- _Fragmento_:
==================================================
Umaña nos recuerda el papel crucial que otra vez tienen en la circunstancia de 1957 la Iglesia Católica y sus sacerdotes, pero trae también la voz de los intelectuales, universitarios, dirigentes obreros y empresariales y hasta hace relación diaria de las actividades que despliega la Junta Patriótica desde su instalación el 11 de junio. Es memorable el reportaje de Gabriel García Márquez, a quien cito en otra columna y quien ejerce el periodismo en nuestra ciudad capital. “Me di el gusto –decía entonces el ministro del Interior, Laureano Vallenilla– de hacer esperar al arzobispo durante hora y media”. Y cuenta del coraje y firmeza de los curas párrocos venezolanos al momento de enfrentar a la tiranía. “El sacerdote, que no se había escondido, se echó al bolsillo el breviario y se dirigió en automóvil a la Seguridad Nacional. Lo recibió Miguel Sanz, quien sin fórmula de juicio lo mandó a la celda”.

La relectura de este libro habría de ser, incluso en tiempos de inmediatez como los que nos acogotan, una suerte de catecismo, pues solo aquel que sepa escapar a las tentaciones de la diosa Calypso, la que intenta ofrecer gloria y paraíso a Ulises para impedirle su regreso al hogar, a Ítaca, será capaz de entender lo que luego se calificará de milagro, el 23 de enero. Hace posible lo que Rómulo Betancourt refiere como intersticio –la libertad– entre gobiernos despóticos y opresores, alcanzando a durar cuatro décadas hasta 1998.

Betancourt advierte sobre las responsabilidades de la comunidad internacional a fin de que se logre la verdadera democratización del país. “Las propias denominaciones de derechas y de izquierdas resultan un poco artificiales, ante el insoslayable imperativo común de impedir el retorno de sistemas que no establecen distingos… cuando se trata de abolir libertades y humillar la dignidad del hombre”, recuerda. Seguidamente expresa sin ambages que “le resta autoridad ética al mundo libre –se refiere a la actitud de organismos como la ONU o los europeos– porque resulta moralmente contradictorio condenar los sistemas brutales de gobierno de los totalitarismos en otros continentes cuando en forma amistosa se coexiste con los totalitarismos americanos”.

Rafael Caldera, con igual clarividencia, le sale al paso al freno de nuestros atavismos: “Que no se diga que, porque Pérez Jiménez se fue, ya nadie trabaja en Venezuela; que no se diga que el manguareo es enfermedad de la democracia y que es necesario el sable desnudo, inclemente, sobre el cuerpo, para poder cumplir con el deber de hacer la grandeza nacional”. Y destaca que la Iglesia, que ha estado al lado del pueblo sin denominación de partidos, sabe que los derechos de la persona no son “planta que pueda desarrollarse con lozanía a la sombra corruptora de los poderosos”.
==================================================
- _Material proporcionado_:
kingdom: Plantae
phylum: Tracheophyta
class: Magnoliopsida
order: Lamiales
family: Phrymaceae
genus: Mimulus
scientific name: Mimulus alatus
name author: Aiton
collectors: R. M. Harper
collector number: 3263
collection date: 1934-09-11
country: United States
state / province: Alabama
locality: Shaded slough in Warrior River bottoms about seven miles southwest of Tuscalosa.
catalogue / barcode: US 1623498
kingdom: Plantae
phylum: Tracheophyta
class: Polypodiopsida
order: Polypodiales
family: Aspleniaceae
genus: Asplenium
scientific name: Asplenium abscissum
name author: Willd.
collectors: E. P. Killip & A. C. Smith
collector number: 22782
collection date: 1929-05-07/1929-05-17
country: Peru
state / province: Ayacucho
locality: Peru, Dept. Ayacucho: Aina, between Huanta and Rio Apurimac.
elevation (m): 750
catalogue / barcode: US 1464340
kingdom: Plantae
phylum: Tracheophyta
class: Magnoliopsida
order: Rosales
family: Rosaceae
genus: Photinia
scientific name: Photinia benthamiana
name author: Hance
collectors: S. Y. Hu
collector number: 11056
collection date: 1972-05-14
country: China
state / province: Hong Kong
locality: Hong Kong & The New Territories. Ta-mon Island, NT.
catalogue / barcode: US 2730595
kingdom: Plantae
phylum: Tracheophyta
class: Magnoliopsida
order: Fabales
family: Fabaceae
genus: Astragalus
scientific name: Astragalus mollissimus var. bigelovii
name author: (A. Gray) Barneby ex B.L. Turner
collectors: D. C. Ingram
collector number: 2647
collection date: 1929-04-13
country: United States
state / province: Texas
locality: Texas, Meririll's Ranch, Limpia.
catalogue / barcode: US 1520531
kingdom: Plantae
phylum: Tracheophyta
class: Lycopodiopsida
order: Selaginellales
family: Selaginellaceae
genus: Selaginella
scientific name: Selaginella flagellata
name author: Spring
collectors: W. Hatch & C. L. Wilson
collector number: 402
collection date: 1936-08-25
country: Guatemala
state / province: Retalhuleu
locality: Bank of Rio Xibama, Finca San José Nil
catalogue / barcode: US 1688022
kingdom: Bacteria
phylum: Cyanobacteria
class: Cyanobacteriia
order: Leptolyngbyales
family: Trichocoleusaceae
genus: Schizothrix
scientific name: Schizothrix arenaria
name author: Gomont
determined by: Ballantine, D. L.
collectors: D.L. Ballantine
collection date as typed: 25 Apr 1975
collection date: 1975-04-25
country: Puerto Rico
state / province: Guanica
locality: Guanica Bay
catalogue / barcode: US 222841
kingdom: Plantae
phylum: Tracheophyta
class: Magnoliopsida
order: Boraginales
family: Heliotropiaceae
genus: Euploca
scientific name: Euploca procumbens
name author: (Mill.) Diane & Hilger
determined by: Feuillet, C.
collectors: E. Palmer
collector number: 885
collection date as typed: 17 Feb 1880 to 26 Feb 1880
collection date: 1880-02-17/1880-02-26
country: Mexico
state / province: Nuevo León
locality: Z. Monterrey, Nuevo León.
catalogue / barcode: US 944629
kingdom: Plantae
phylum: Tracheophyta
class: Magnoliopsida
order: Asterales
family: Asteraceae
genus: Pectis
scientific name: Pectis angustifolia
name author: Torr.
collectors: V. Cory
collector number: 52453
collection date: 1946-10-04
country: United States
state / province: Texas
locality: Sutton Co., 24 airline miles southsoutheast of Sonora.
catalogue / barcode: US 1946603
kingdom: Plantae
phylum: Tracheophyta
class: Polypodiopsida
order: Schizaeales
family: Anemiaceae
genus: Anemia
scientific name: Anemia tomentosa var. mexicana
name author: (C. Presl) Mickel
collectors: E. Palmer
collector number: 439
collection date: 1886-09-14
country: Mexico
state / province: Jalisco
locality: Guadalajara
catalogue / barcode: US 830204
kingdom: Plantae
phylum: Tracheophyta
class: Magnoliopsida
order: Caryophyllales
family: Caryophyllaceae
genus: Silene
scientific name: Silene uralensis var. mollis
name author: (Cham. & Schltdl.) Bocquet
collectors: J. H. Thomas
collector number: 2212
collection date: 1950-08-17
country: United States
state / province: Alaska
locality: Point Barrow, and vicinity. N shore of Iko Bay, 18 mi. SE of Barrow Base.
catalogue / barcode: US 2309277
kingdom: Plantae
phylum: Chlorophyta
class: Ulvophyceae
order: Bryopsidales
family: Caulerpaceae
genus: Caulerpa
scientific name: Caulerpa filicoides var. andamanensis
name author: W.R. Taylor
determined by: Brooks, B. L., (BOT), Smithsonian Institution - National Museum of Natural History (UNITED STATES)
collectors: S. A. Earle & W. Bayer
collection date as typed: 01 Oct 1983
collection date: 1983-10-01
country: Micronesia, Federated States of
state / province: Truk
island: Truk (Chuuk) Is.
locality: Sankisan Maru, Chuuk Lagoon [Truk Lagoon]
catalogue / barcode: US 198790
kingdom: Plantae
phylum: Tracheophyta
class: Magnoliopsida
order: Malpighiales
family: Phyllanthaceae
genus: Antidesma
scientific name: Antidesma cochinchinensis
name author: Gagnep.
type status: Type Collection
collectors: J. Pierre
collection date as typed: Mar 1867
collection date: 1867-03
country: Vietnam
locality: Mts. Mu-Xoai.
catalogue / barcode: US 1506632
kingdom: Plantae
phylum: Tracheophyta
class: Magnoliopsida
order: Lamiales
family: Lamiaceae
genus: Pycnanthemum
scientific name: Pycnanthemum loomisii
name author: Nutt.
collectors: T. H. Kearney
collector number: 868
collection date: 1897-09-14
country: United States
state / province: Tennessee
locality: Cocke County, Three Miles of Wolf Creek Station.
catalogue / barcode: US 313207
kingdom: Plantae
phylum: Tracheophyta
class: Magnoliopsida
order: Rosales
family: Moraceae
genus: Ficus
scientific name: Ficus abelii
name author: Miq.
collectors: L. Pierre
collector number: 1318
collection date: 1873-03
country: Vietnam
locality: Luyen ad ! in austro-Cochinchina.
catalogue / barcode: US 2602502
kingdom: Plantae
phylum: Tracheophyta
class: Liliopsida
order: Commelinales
==================================================
- _Tareas_:
a – Copia del fragmento, sin cambio alguno, el tramo que va desde "La relectura de" hasta "décadas hasta 1998.".
b – Indica si cada afirmación concuerda con el fragmento y cita las palabras que lo deciden: (i) La Junta Patriótica se instaló el 11 de junio. (ii) Laureano Vallenilla era ministro de Justicia. (iii) El intersticio de libertad se prolongó hasta 2008.
c – Según el fragmento, ¿quién recibió al sacerdote en la Seguridad Nacional?

- _Respuestas_:
a –
La relectura de este libro habría de ser, incluso en tiempos de inmediatez como los que nos acogotan, una suerte de catecismo, pues solo aquel que sepa escapar a las tentaciones de la diosa Calypso, la que intenta ofrecer gloria y paraíso a Ulises para impedirle su regreso al hogar, a Ítaca, será capaz de entender lo que luego se calificará de milagro, el 23 de enero. Hace posible lo que Rómulo Betancourt refiere como intersticio –la libertad– entre gobiernos despóticos y opresores, alcanzando a durar cuatro décadas hasta 1998.

b –
(i) Sí: "desde su instalación el 11 de junio".
(ii) No: "el ministro del Interior, Laureano Vallenilla".
(iii) No: "alcanzando a durar cuatro décadas hasta 1998".

c – Miguel Sanz.